Moreover, sentences imposed by courts in criminal cases necessarily send messages, whether direct or subtle, to those who read or otherwise learn of the sentence. See State v. Pappas, 337 N.W.2d 490, 494 (Iowa 1983) (involving perjury and theft by a lawyer and sending messages to lawyers and public that dishonesty in the legal profession will not be tolerated); State v. Farnum, 397 N.W.2d 744, 750 (Iowa 1986) (involving sexual abuse and sending a message to the defendant and others in the community that such conduct will not be tolerated); see also Iowa Code § 901.5 (allowing courts to consider the need “for the protection of the community from further offenses by the defendant and others”). Thus, Bentley's objection boils down to the propriety of the specific target of the message identified by the sentencing court in this case. However, a targeted message is merely a means to improve the effectiveness of communicating the message. As long as the message itself is not improper, as in this case, it is not improper to direct the message to a specific individual or group.
We affirm the judgment and sentences for first-degree kidnapping and first-degree murder.
1. J.G.'s grandmother testified: “Well, he went and said good night to-when I put [J.G.'s sister] to bed, he said good night. And when I put [J.G.'s brother] to bed, he said good night. And then he went around to the front door and then-it was about 8:00 and then he left. Then I went down and locked the door.”
2. “The AMBER alert program is a cooperative effort of the department of public safety, the department of transportation, the lottery authority, the Iowa association of broadcasters, the Iowa state association of sheriffs and deputies, local law enforcement agencies, and the national weather service.” Iowa Admin. Code r. 661-89.200 (2003).
3. Bentley also argues the State failed to prove beyond a reasonable doubt that Bentley did not have consent to remove J.G. In his reply brief, however, Bentley concedes this argument was not preserved for appellate review.
4. Bentley argues the general guilty verdict on the kidnapping count cannot stand. He argues there is no way of knowing whether he was convicted on the arguably unsupported removal theory-meaning the possibility exists that he was convicted on some quantum of evidence less than the constitutionally mandated proof beyond a reasonable doubt. Again, this is a nonissue because the removal theory was supported by ample circumstantial evidence.

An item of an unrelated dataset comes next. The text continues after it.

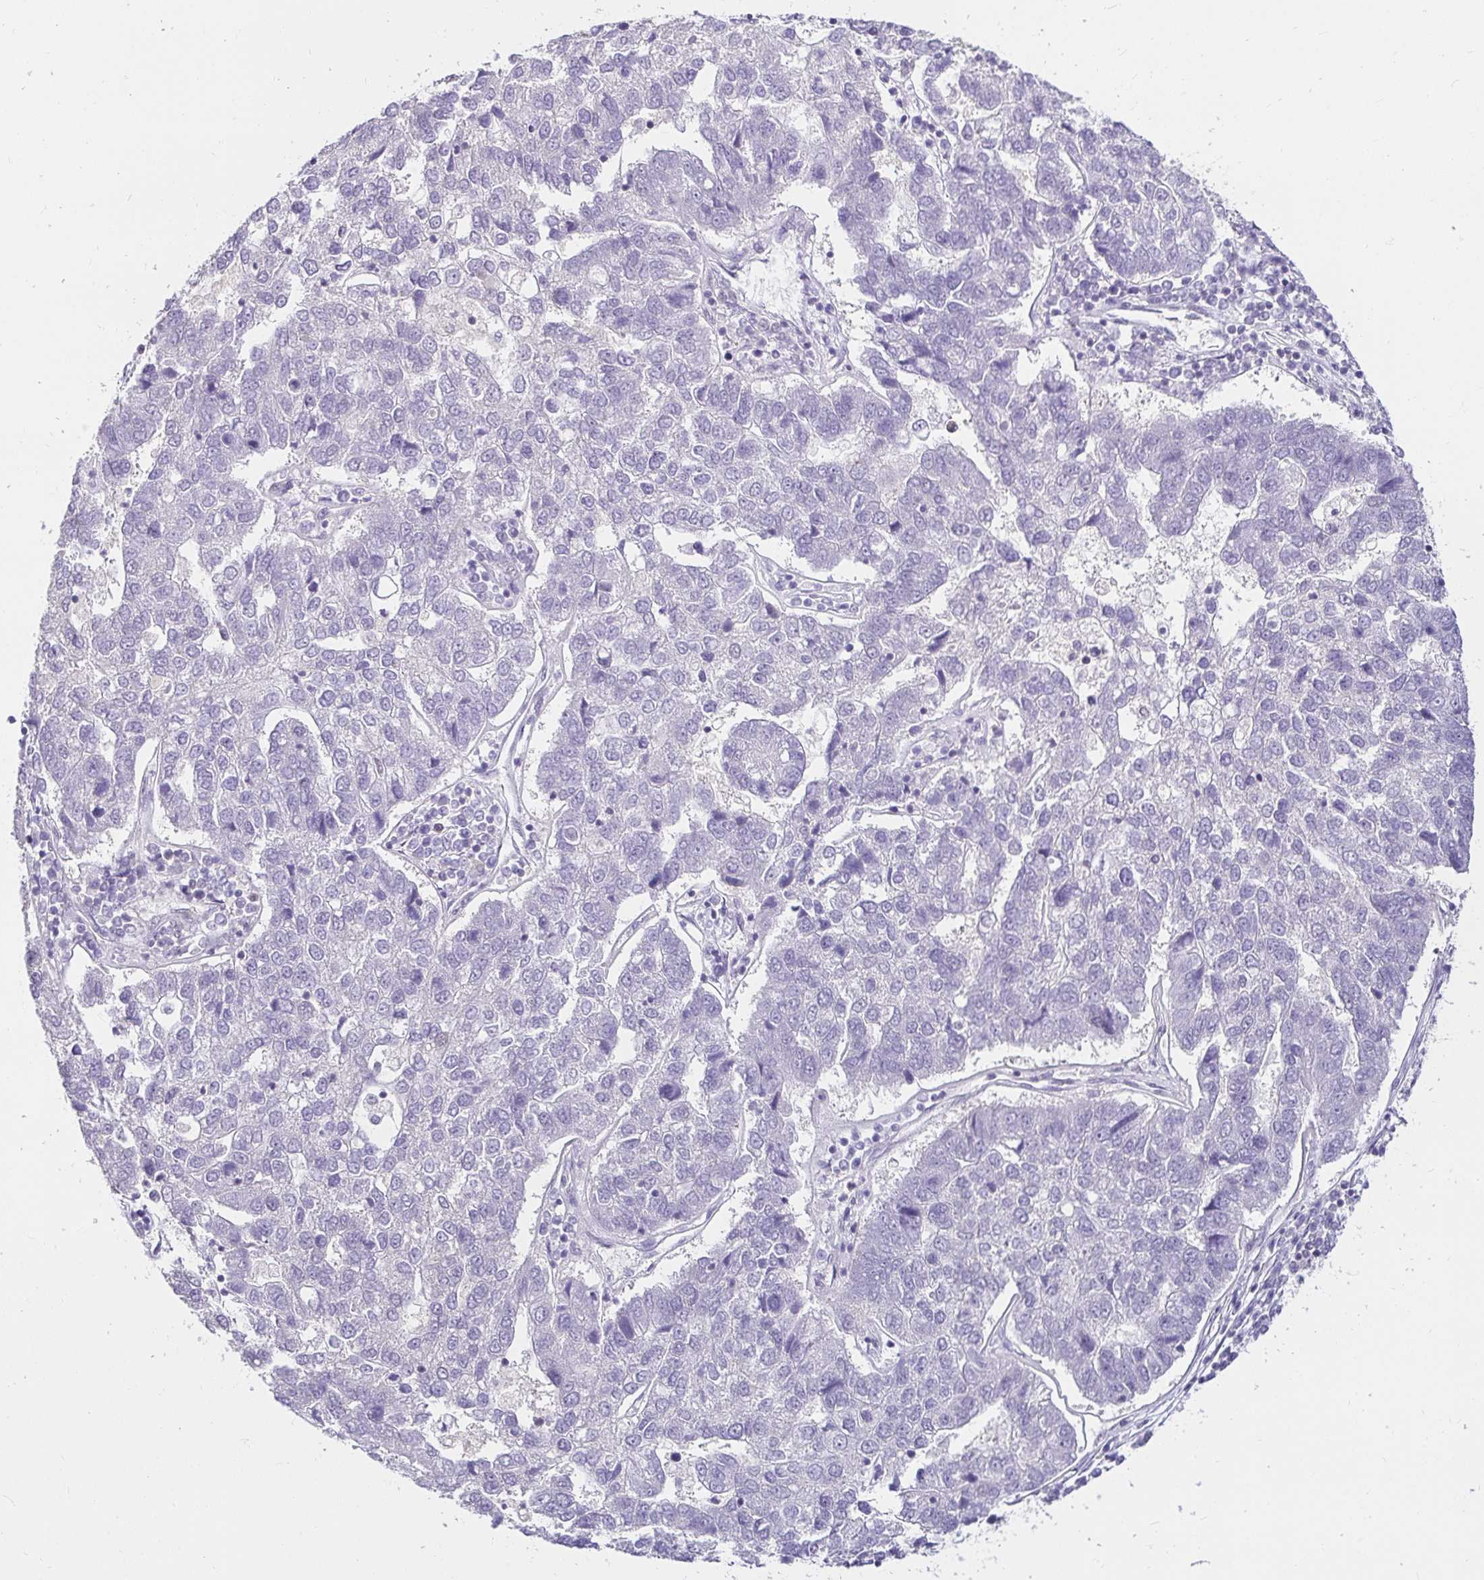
{"staining": {"intensity": "negative", "quantity": "none", "location": "none"}, "tissue": "pancreatic cancer", "cell_type": "Tumor cells", "image_type": "cancer", "snomed": [{"axis": "morphology", "description": "Adenocarcinoma, NOS"}, {"axis": "topography", "description": "Pancreas"}], "caption": "This is a micrograph of immunohistochemistry staining of adenocarcinoma (pancreatic), which shows no expression in tumor cells.", "gene": "RIMS4", "patient": {"sex": "female", "age": 61}}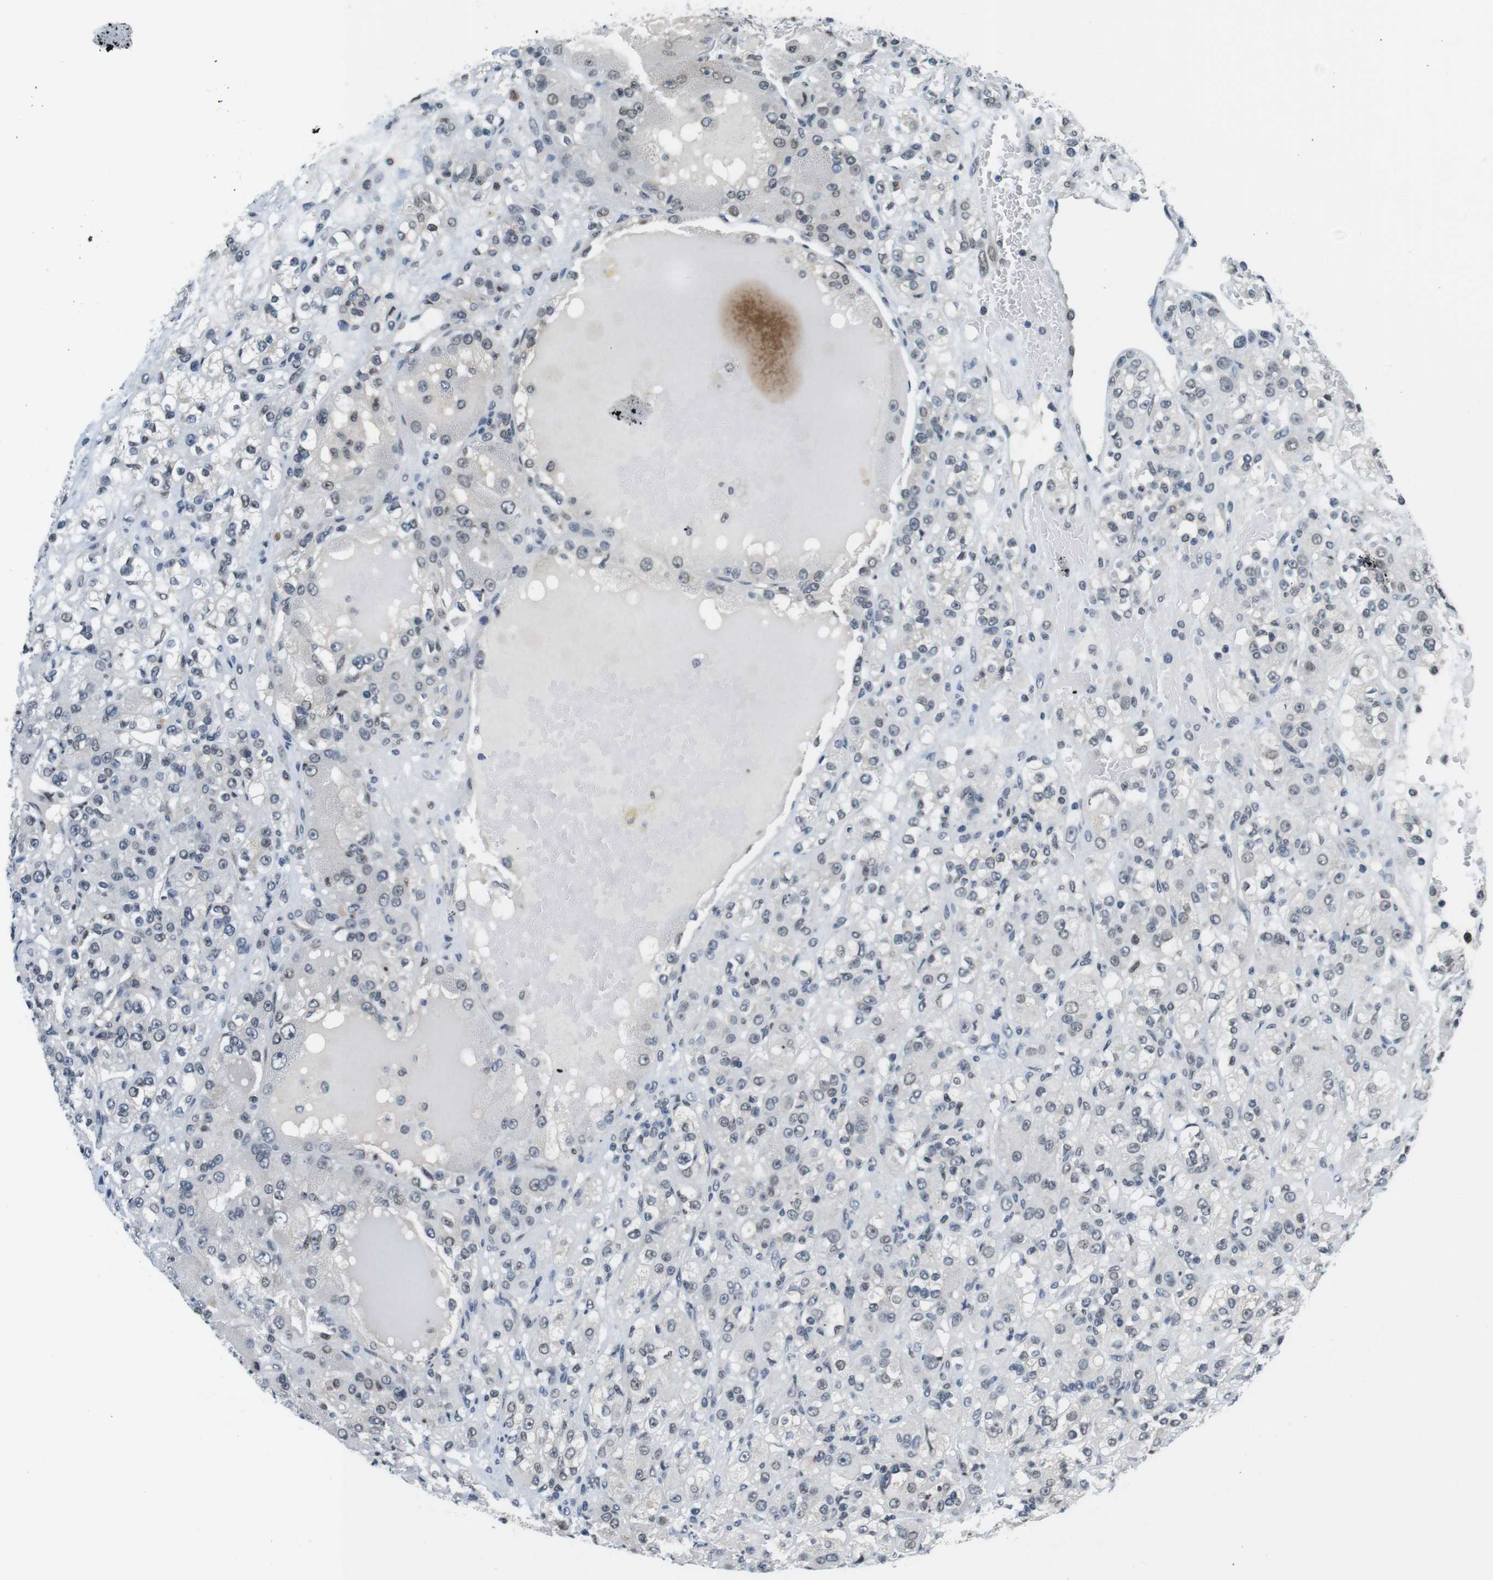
{"staining": {"intensity": "weak", "quantity": "<25%", "location": "nuclear"}, "tissue": "renal cancer", "cell_type": "Tumor cells", "image_type": "cancer", "snomed": [{"axis": "morphology", "description": "Normal tissue, NOS"}, {"axis": "morphology", "description": "Adenocarcinoma, NOS"}, {"axis": "topography", "description": "Kidney"}], "caption": "DAB (3,3'-diaminobenzidine) immunohistochemical staining of adenocarcinoma (renal) reveals no significant expression in tumor cells. Nuclei are stained in blue.", "gene": "NEK4", "patient": {"sex": "male", "age": 61}}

5. Necromancy is defined as “1a(1): the art or practice of magically revealing the future, of magically influencing the course of natural events, or of magically attaining other purposes esp. through communication with and intervention of the dead (2): the art or practice of magically conjuring up the souls of the dead b: magic in general esp. when directed toward attainment of evil purposes: WITCHCRAFT, SORCERY.” Webster's Third New International Dictionary 1511 (unabr. ed. 2002).
All justices concur except BAKER, J., who takes no part.